反体制派は米国がテロ組織に指定している「ハヤト・タハリール・シャム」(HTS)が主導している。11月27日に北西部から大規模な攻勢をかけ、北部アレッポや中部ハマなどの主要都市を次々と制圧。中部の要衝ホムスも支配下に置き、そのままダマスカスへ向けて進攻した。シリア南部から北上した別の部隊も首都へ入り、政府軍は目立った交戦はせずに撤退した。HTSのジャウラニ指導者は8日、ダマスカス市内のモスク(イスラム教礼拝堂)で「この勝利はすべてのイスラム諸国のものであり、新たな歴史だ」と勝利宣言した。
アサド政権を支援してきたロシア外務省は8日、アサド氏が内戦の参加者らと協議した結果、大統領の地位を辞することを決め、国を離れたと発表した。平和裏に権力を移譲するよう指示してから出国したとしている。
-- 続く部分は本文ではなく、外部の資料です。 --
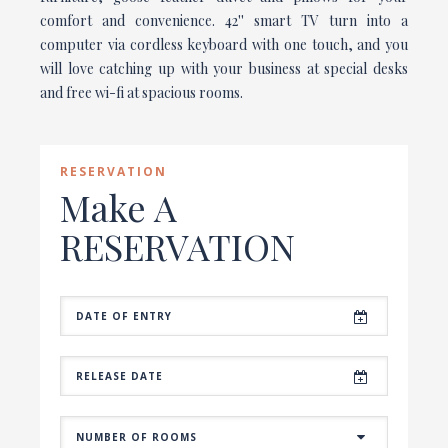
comfort and convenience. 42'' smart TV turn into a
computer via cordless keyboard with one touch, and you
will love catching up with your business at special desks
and free wi-fi at spacious rooms.
RESERVATION
Make A
RESERVATION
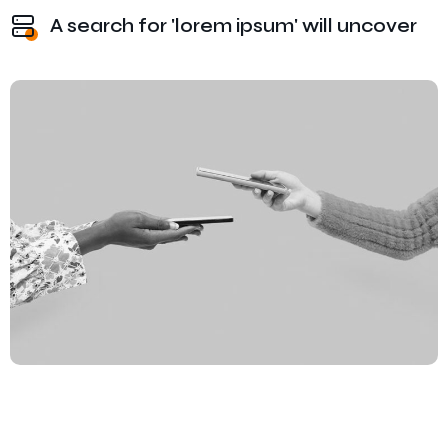
A search for 'lorem ipsum' will uncover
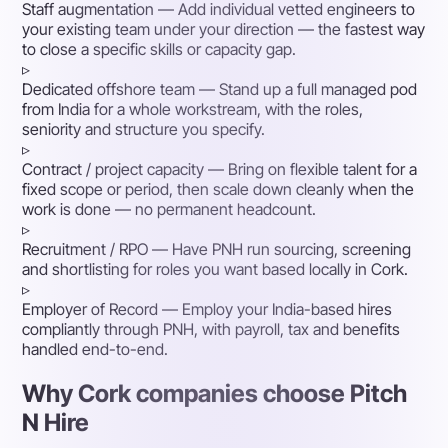
Staff augmentation
— Add individual vetted engineers to
your existing team under your direction — the fastest way
to close a specific skills or capacity gap.
▹
Dedicated offshore team
— Stand up a full managed pod
from India for a whole workstream, with the roles,
seniority and structure you specify.
▹
Contract / project capacity
— Bring on flexible talent for a
fixed scope or period, then scale down cleanly when the
work is done — no permanent headcount.
▹
Recruitment / RPO
— Have PNH run sourcing, screening
and shortlisting for roles you want based locally in Cork.
▹
Employer of Record
— Employ your India-based hires
compliantly through PNH, with payroll, tax and benefits
handled end-to-end.
Why Cork companies choose Pitch
N Hire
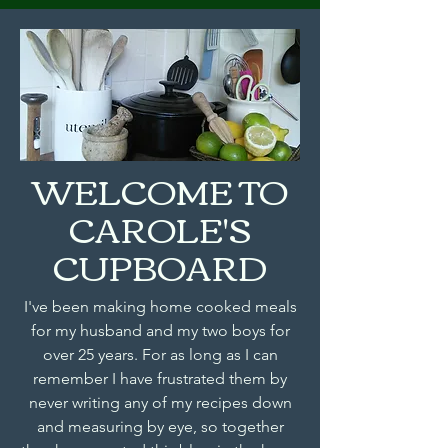
WELCOME TO
CAROLE'S
CUPBOARD
I've been making home cooked meals
for my husband and my two boys for
over 25 years. For as long as I can
remember I have frustrated them by
never writing any of my recipes down
and measuring by eye, so together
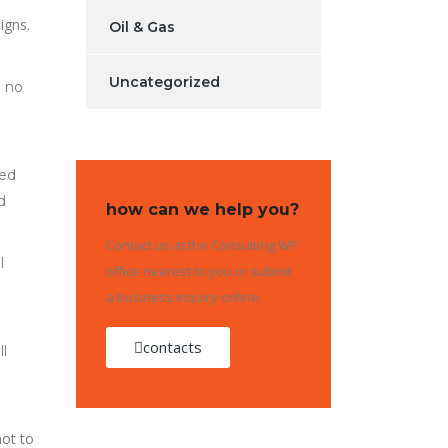
igns.
Oil & Gas
Uncategorized
d no
led
d
how can we help you?
Contact us at the Consulting WP
l
office nearest to you or submit
a business inquiry online.
contacts
l
ot to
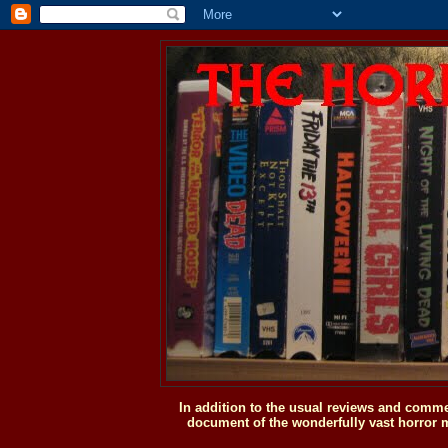
In addition to the usual reviews and comme
document of the wonderfully vast horror m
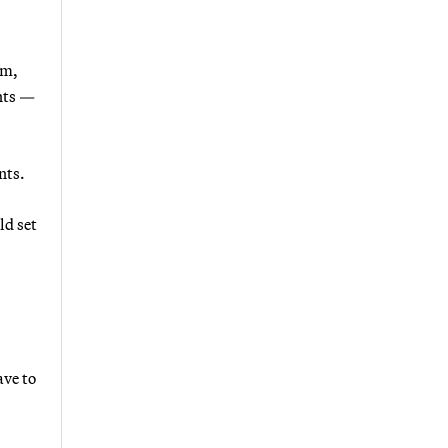
um,
ents —
nts.
ld set
ave to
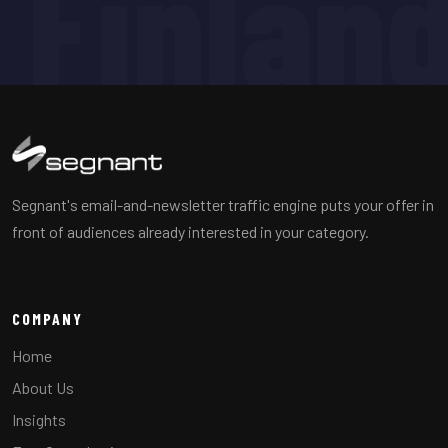
Finlan
Segnant's email-and-newsletter traffic engine puts your offer in
front of audiences already interested in your category.
COMPANY
Home
About Us
Insights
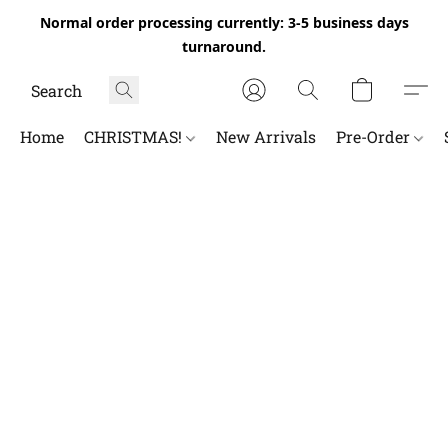
Normal order processing currently: 3-5 business days
turnaround.
Home
CHRISTMAS!
New Arrivals
Pre-Order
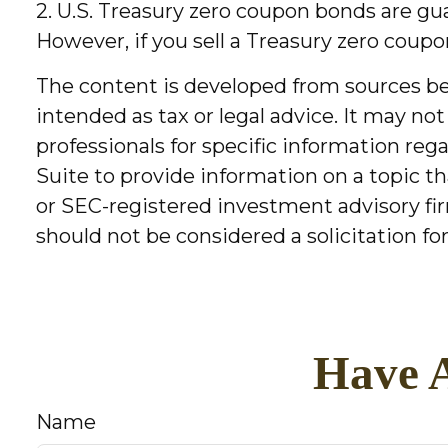
2. U.S. Treasury zero coupon bonds are gu
However, if you sell a Treasury zero coupo
The content is developed from sources bel
intended as tax or legal advice. It may not
professionals for specific information re
Suite to provide information on a topic th
or SEC-registered investment advisory fir
should not be considered a solicitation fo
Have A
Name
中東メディアなどによると、シリア各地で8日、多くの住民が路上に繰り出し、政権崩壊を歓迎した。ダマスカスに住むアブデル・ファラーさん(45)は電話取材に「政権崩壊は予想もしていなかった。これからどうなるのか分からないが、とにかくうれしい」と語った。
ダマスカスでは大統領宮殿に侵入した集団も確認されたほか、アサド政権を支援していたイランの大使館では反体制派の戦闘員とみられる武装集団が家具や窓ガラスなどを破壊した。
シリア内戦では、トルコや米国、カタールなどがそれぞれ反体制派側の組織を支援したのに対し、ロシアとイランはアサド政権の後ろ盾となり、激しい対立が続いた。トルコやイランなどは8日、武力闘争の停止や安定的な政権移行の実現を求めた。一方、シリアと対立してきた隣国イスラエルは8日、アサド政権崩壊の混乱に乗じる形でダマスカスや南部の軍基地などを空爆した。
中東では昨年10月に始まったパレスチナ自治区ガザ地区の戦闘を機に周辺国へと紛争が拡大してきた。シリア国内の混乱が続けば、中東情勢がいっそう混迷を深めることになる恐れもある。【カイロ金子淳、エルサレム松岡大地】
シリア内戦
中東の民主化要求運動「アラブの春」に触発されて、2011年3月、シリア南部などから反体制デモが全土に広がった。これに対して、アサド政権は市民を徹底的に弾圧。トルコなどは反体制派の支持に回り、内戦は泥沼に陥った。14年には過激派組織「イスラム国」(IS)がシリアなどで「国家」の樹立を宣言。一時は反体制派やISに押されたが、15年のロシアの軍事介入でシリア政府軍が勢いづき、軍事的優位を明確にした。国連人権高等弁務官事務所などによると、内戦では21年3月時点で民間人30万6000人以上が死亡しており、このうち約2万7000人が子供だった。紛争を逃れて国外へ避難した難民も600万人以上に達した。